Oregon Legislature tackles education issues

Gresham-area legislators are taking a turn from last year and focusing on education in this year’s session.

According to State Rep. Greg Mathews, D-Gresham, education reforms in the last session were “bull rushed,” meaning that there were not enough discussions and time to vote on budget and education reforms. This year, the Legislature is very serious on education issues, according to first-timer Rep. Chris Gorsek, D-Troutdale, also an MHCC instructor.

At a town hall-style meeting held Tuesday evening at MHCC, state legislators Gorsek, Matthews and State Sen. Laurie Monnes Anderson, D-Gresham, discussed key issues for the 2013 session. The issue that seemed to be on the people’s minds during the meeting was PERS, or Public Employee Retirement System (PERS).

Gorsek explained there are three tiers to PERS. The first tier is any public employee hired before 1996, tier two is any employee hired between 1996 and Aug. 28, 2003, and the third tier is made up of all public employees hired after that date. The tier you are in helps determines the benefits you get when you retire.

For example, something being discussed at a legislative level is how each year the PERS board determines what level of earnings to credit to members regular accounts, which are accounts given back to members upon retirement. Tier one members were promised 8 percent; when times were good, this was possible, but nowadays there is not enough money in the regular account to allow this. “These are some serious costs for people hired before ‘03,” Gorsek said.

Getting money to fund these reforms and to help students pay less for tuition is reliant upon how much money is in the operating budget. In 2007 there was $500 million in the state operating budget; in 2011 there was only $395 million; now the governor has recommended $428 million. It is still lower than previous years, but is bouncing back slowly. State Sen, Rod Monroe, who is also an MHCC board member, said, “I will make sure that it doesn’t go below that and I hope to make it go up if I can.”

Every college is trying to get a bigger piece of that pie, including MHCC. Associated Student Government (ASG) President William Miller is planning on lobbying to the Legislature, with a couple other MHCC students, to try and get more tuition for students and textbook affordability.

Miller said, “Our slogan is education, not incarceration,” referring to how it generally costs $10,000 per year for students to go to school but it costs the state an average of $30,000 to house a prison inmate.

From 2005-2006 to 2011-2012, tuition has increased 50 percent. According to Amber Hastings, an Oregon Community College Student Association (OCCSA) field organizer, the two major factors for students who want to go to college is affordability and access.

Another issue going around the Legislature is the tuition equity act.
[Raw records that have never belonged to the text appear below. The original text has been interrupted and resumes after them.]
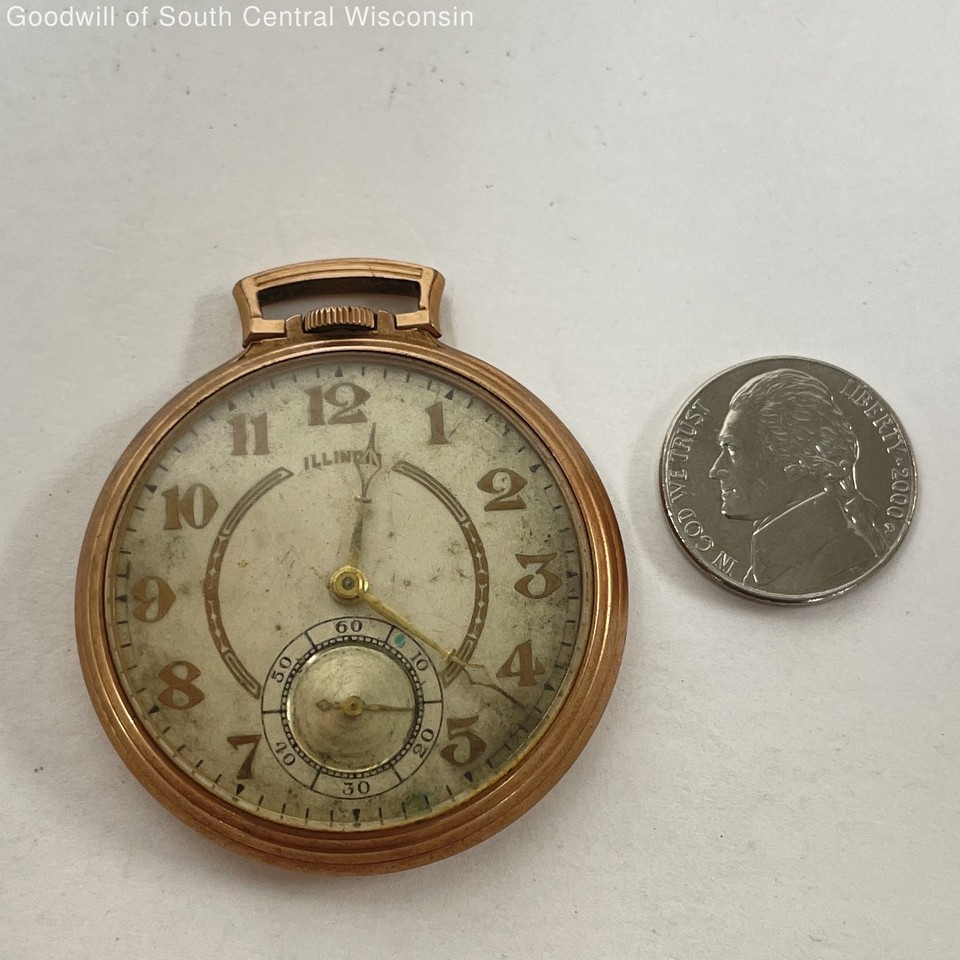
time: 7:02
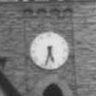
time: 5:33
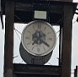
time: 7:20
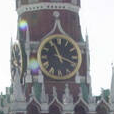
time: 11:18
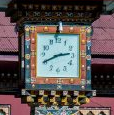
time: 2:40
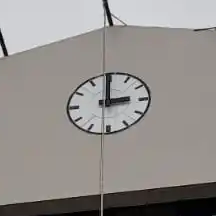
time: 2:59
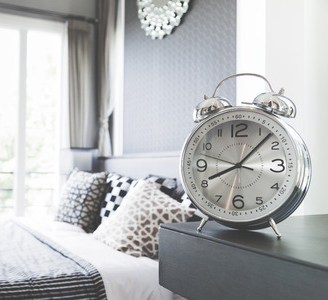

This act allows undocumented students, who have been raised here and have gone to school here, the ability to get in-state tuition.

Gorsek said, “If you have kids brought here illegally and they went to a U.S. high school for the past three years, to say they are somehow less important is just not fair in case they are actual citizens.”

The tuition equity act is being considered in the House of Representatives.

Also on the legislative table is whether colleges should have a police force on campus. A bill would not make it mandatory to have a police force, but make it a possibility. Gorsek said, “Safety on campus is important. I fully support that (the bill allowing colleges to have a police force on campus) especially if it makes the students feel safe.”

According to Gorsek, because the operating budget deals with more than just schooling, students should be worrying about more than tuition.